• [Document images with source code]:
■ ■ ■ ■ ■
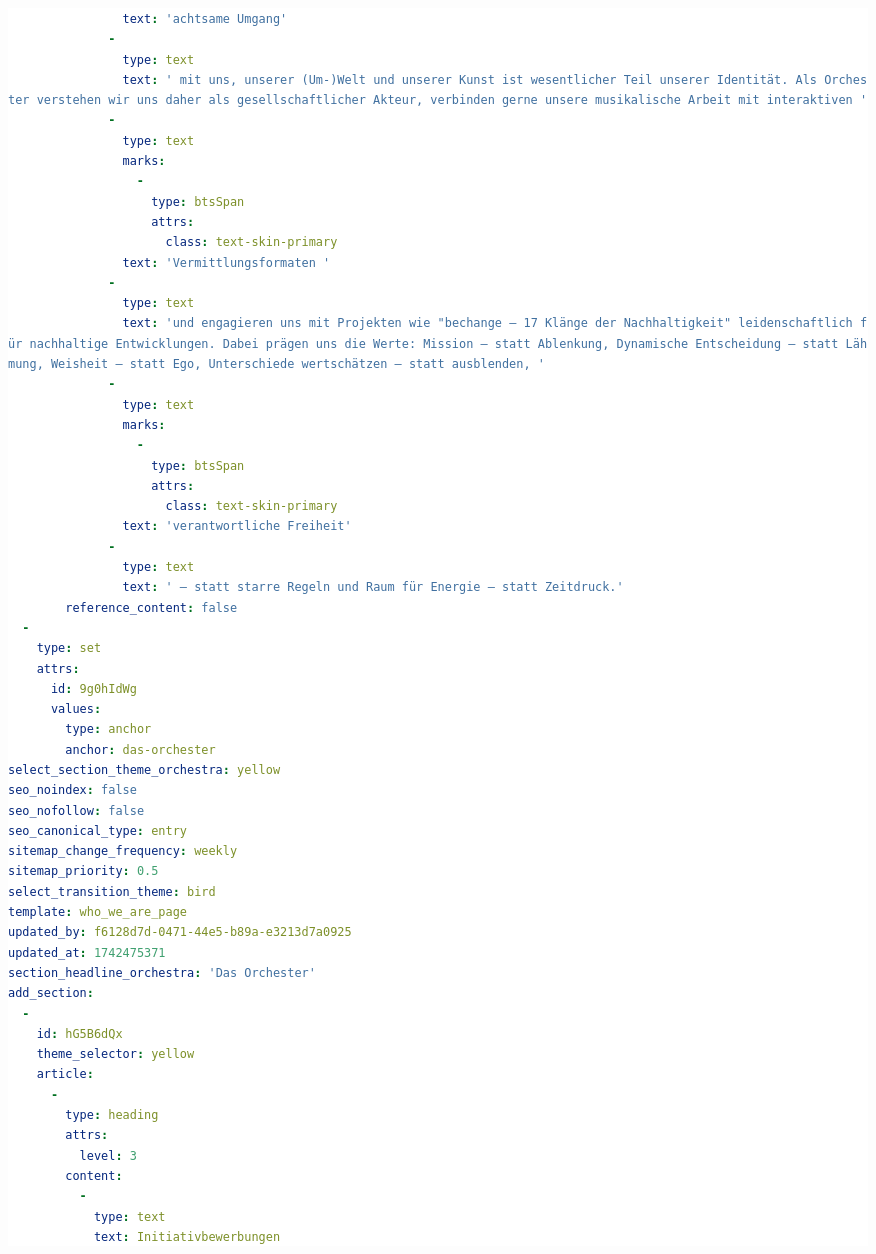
 ```yaml
                text: 'achtsame Umgang'
              -
                type: text
                text: ' mit uns, unserer (Um-)Welt und unserer Kunst ist wesentlicher Teil unserer Identität. Als Orchester verstehen wir uns daher als gesellschaftlicher Akteur, verbinden gerne unsere musikalische Arbeit mit interaktiven '
              -
                type: text
                marks:
                  -
                    type: btsSpan
                    attrs:
                      class: text-skin-primary
                text: 'Vermittlungsformaten '
              -
                type: text
                text: 'und engagieren uns mit Projekten wie "bechange – 17 Klänge der Nachhaltigkeit" leidenschaftlich für nachhaltige Entwicklungen. Dabei prägen uns die Werte: Mission – statt Ablenkung, Dynamische Entscheidung – statt Lähmung, Weisheit – statt Ego, Unterschiede wertschätzen – statt ausblenden, '
              -
                type: text
                marks:
                  -
                    type: btsSpan
                    attrs:
                      class: text-skin-primary
                text: 'verantwortliche Freiheit'
              -
                type: text
                text: ' – statt starre Regeln und Raum für Energie – statt Zeitdruck.'
        reference_content: false
  -
    type: set
    attrs:
      id: 9g0hIdWg
      values:
        type: anchor
        anchor: das-orchester
select_section_theme_orchestra: yellow
seo_noindex: false
seo_nofollow: false
seo_canonical_type: entry
sitemap_change_frequency: weekly
sitemap_priority: 0.5
select_transition_theme: bird
template: who_we_are_page
updated_by: f6128d7d-0471-44e5-b89a-e3213d7a0925
updated_at: 1742475371
section_headline_orchestra: 'Das Orchester'
add_section:
  -
    id: hG5B6dQx
    theme_selector: yellow
    article:
      -
        type: heading
        attrs:
          level: 3
        content:
          -
            type: text
            text: Initiativbewerbungen
```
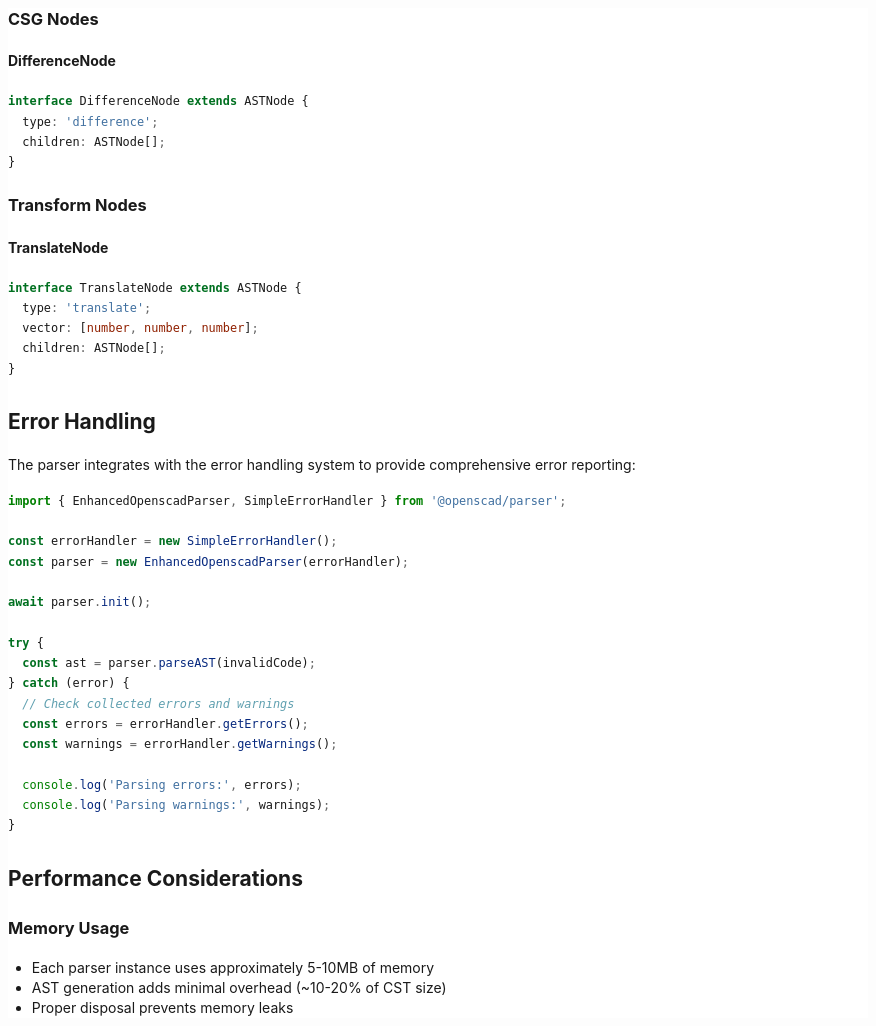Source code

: ### CSG Nodes

#### DifferenceNode
```typescript
interface DifferenceNode extends ASTNode {
  type: 'difference';
  children: ASTNode[];
}
```

### Transform Nodes

#### TranslateNode
```typescript
interface TranslateNode extends ASTNode {
  type: 'translate';
  vector: [number, number, number];
  children: ASTNode[];
}
```

## Error Handling

The parser integrates with the error handling system to provide comprehensive error reporting:

```typescript
import { EnhancedOpenscadParser, SimpleErrorHandler } from '@openscad/parser';

const errorHandler = new SimpleErrorHandler();
const parser = new EnhancedOpenscadParser(errorHandler);

await parser.init();

try {
  const ast = parser.parseAST(invalidCode);
} catch (error) {
  // Check collected errors and warnings
  const errors = errorHandler.getErrors();
  const warnings = errorHandler.getWarnings();

  console.log('Parsing errors:', errors);
  console.log('Parsing warnings:', warnings);
}
```

## Performance Considerations

### Memory Usage
- Each parser instance uses approximately 5-10MB of memory
- AST generation adds minimal overhead (~10-20% of CST size)
- Proper disposal prevents memory leaks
■ ■ ■ ■ ■
• [DESCRIPTION OF THE TASK]:
Filter the data above, keeping only lines that include the string "Parsing".

• [RESULT]:
  console.log('Parsing errors:', errors);
  console.log('Parsing warnings:', warnings);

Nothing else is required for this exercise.